Customer acquisition cost example 2:
A well-established CRM company with good search engine results and a sales team. The employees work from the rural areas for minimum wages.
Since the software is cloud-based, the cost of distribution is low. The customers require very little support.
The company gets good customers because of its strategic partnerships.
The costs will be as follows:
- Total monthly spending on SEO: $20,000/- yearly
- Total cost paid to partners per customer: $1.00
- The total cost of new customer sales support is $1,000,000- yearly
New customers the company acquires per year are: 1,020,000
CAC = ($1,000,000 + $20,000) / 1,020,000 = $1 + $1 (per customer for strategic alliance)
Cusotmer aqusition cost: $2.00
The cusotmre lifteie valiuue will be $2,000.
It means that the customer acquisition cost of $2.00 that the company spends to acquire the new customer gets converted into the revenue of $2,000. The amount of revenue is attractive to the inventors, and it also means that the marketing team is putting in equal effort and is succeeding.
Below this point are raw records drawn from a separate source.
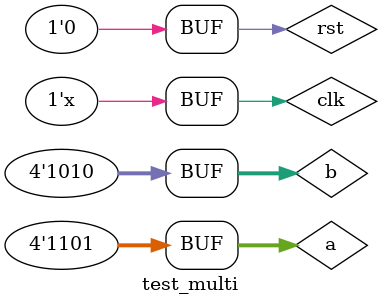
<source format=v>
`timescale 1ns / 1ps


module test_multi();
    reg [3:0] a, b;
    reg clk, rst;
    
    wire [7:0] o;
    wire out_ready;
    
    Multiplier m1 (a, b, o, out_ready, clk, rst);
    
    always #5 clk <= ~clk;
    
    initial begin
        clk <= 0;
        rst <= 1;
        a <= 4'd13;
        b <= 4'd10;
    
    #50;
        rst <= 0;
    end
endmodule

</source>
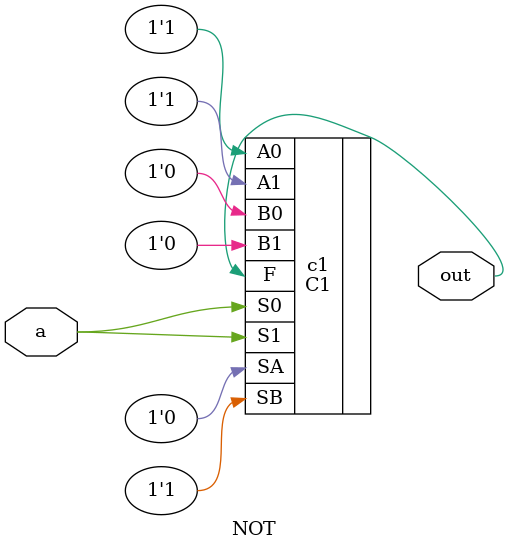
<source format=v>
module NOT (a, out);
    input a;
    output out;
    C1 c1(.A0(1'b1), .A1(1'b1), .SA(1'b0), .B0(1'b0), .B1(1'b0), .SB(1'b1), .S0(a), .S1(a), .F(out));  
endmodule
</source>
Customer Acquisition Cost vs. Lifetime Value
Customer acquisition cost has its basis in sales and marketing departments. CAC measures the total cost a company spends on converting or acquiring a new customer from the people who view your advertisement.
A company’s customer acquisition cost includes everything from billboards and physical signs to social media campaigns and online advertising.
Companies include all of these costs in their CAC.
The customer acquisition cost formula, when you open it, looks something like this:
Customer acquisition cost= (Advertising costs + payroll costs + design costs + other associated costs) ÷ number of customers the company gains
On the other hand, customer lifetime value is a metric that marketers often use.
Ideally, the LTV to CAC ratio should be 3:1, which means the revenue generated from a customer should be three times the cost incurred in acquiring the customer.
Lesser than this means that you should cut down your CAC. More indicates that you are spending less on marketing.
The company must be able to recover the customer acquisition cost within the first 12 months or so. For example, if the average customer brings in $1,500 for 50 months, you must spend $360 on customer acquisition.
To capitalize on customer acquisition costs, they must be incremental. Businesses count lead generation costs in expenses incurred.